Document extract Block Start

  3. Understand your food from the diet's perspective. Recognize that if you are cutting back on carbohydrates you need to generate your energy reserves elsewhere -- from either protein or fat sources. That's a fact. You still have to eat to live and work. You do indeed have a choice and how you proceed is up to you. I think the literature suggests that your best option is to eat more fat rather than to drastically increase your protein intake. So we're talking cooking oils, salad oils, cream, cheese, fats on animals, eggs...whatever. The fats will not only fuel you but they will also satiate you so that you will indeed be less hungry and -- here's the rub -- you will  end up eating fewer calories.  So if you eat a fish for lunch -- make sure you eat fish bathed in an oil. In contrast, the literature suggests that an elevated carbohydrate consumption fosters hunger for more of the same. 
  4. Recognize that you can eat anything but chose to not eat certain foods. I think this is  important. While there are food intolerances and allergies, low carb eating is not about treating carbohydrates as poisons. You have to make do as best you can. Nonetheless, you can eat a lot of stuff -- a massive range  of vegetables, indeed most vegetables  -- despite your low carb regimen. As for the carb dense ones, if you have to eat them , eat less of them. The guidelines are pretty simple: stay away as much as you can from all grains and legumes(that's lentils, dry beans and such); be  careful of fruits (esp bananas and mangoes!); and don't eat tubers. On this last point I'm flexible as I do like a once a  week dose of sweet potato and I eat carrots because they fall within my 'under 10 grams of carbohydrate' rule.

Document extract Block End

-- Exercise 1 --
Transcribe the part of the low-carb eating advice starting at "4. Recognize that" and ending at "grams of carbohydrate' rule.".
-- Exercise 2 --
Answer these questions using the low-carb eating advice:
(a) What does elevated carbohydrate consumption foster?
(b) Which two fruits are singled out for caution?
(c) What does the writer have once a week despite the rule against tubers?
The entries that follow have no connection to the low-carb eating advice.

Extracted data Block Start

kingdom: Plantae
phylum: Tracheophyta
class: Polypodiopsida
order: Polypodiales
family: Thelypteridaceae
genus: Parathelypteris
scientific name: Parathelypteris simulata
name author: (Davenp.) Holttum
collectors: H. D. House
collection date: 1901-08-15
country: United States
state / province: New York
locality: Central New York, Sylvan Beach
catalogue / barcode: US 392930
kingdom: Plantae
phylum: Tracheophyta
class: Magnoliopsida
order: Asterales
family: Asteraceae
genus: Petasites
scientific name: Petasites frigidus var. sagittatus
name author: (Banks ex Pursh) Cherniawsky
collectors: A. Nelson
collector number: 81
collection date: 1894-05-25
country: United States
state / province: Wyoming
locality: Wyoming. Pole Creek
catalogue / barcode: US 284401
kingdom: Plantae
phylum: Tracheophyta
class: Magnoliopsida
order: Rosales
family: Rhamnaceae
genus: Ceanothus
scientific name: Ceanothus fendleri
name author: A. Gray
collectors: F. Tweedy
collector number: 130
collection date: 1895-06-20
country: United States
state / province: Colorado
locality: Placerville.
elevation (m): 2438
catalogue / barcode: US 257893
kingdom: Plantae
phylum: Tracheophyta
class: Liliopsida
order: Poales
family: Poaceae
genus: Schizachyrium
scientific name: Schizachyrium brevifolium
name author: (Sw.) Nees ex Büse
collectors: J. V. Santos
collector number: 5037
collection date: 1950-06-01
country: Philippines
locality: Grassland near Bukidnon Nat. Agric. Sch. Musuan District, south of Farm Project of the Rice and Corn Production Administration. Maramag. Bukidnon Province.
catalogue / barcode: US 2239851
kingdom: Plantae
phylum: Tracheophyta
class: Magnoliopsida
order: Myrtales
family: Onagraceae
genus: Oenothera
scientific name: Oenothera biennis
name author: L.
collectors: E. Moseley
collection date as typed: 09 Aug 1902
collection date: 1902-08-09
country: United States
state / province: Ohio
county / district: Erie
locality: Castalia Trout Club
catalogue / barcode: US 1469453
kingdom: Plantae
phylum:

Extracted data Block End

-- Reply 1 --
4. Recognize that you can eat anything but chose to not eat certain foods. I think this is  important. While there are food intolerances and allergies, low carb eating is not about treating carbohydrates as poisons. You have to make do as best you can. Nonetheless, you can eat a lot of stuff -- a massive range  of vegetables, indeed most vegetables  -- despite your low carb regimen. As for the carb dense ones, if you have to eat them , eat less of them. The guidelines are pretty simple: stay away as much as you can from all grains and legumes(that's lentils, dry beans and such); be  careful of fruits (esp bananas and mangoes!); and don't eat tubers. On this last point I'm flexible as I do like a once a  week dose of sweet potato and I eat carrots because they fall within my 'under 10 grams of carbohydrate' rule.

-- Reply 2 --
(a) Hunger for more of the same.
(b) Bananas and mangoes.
(c) A dose of sweet potato.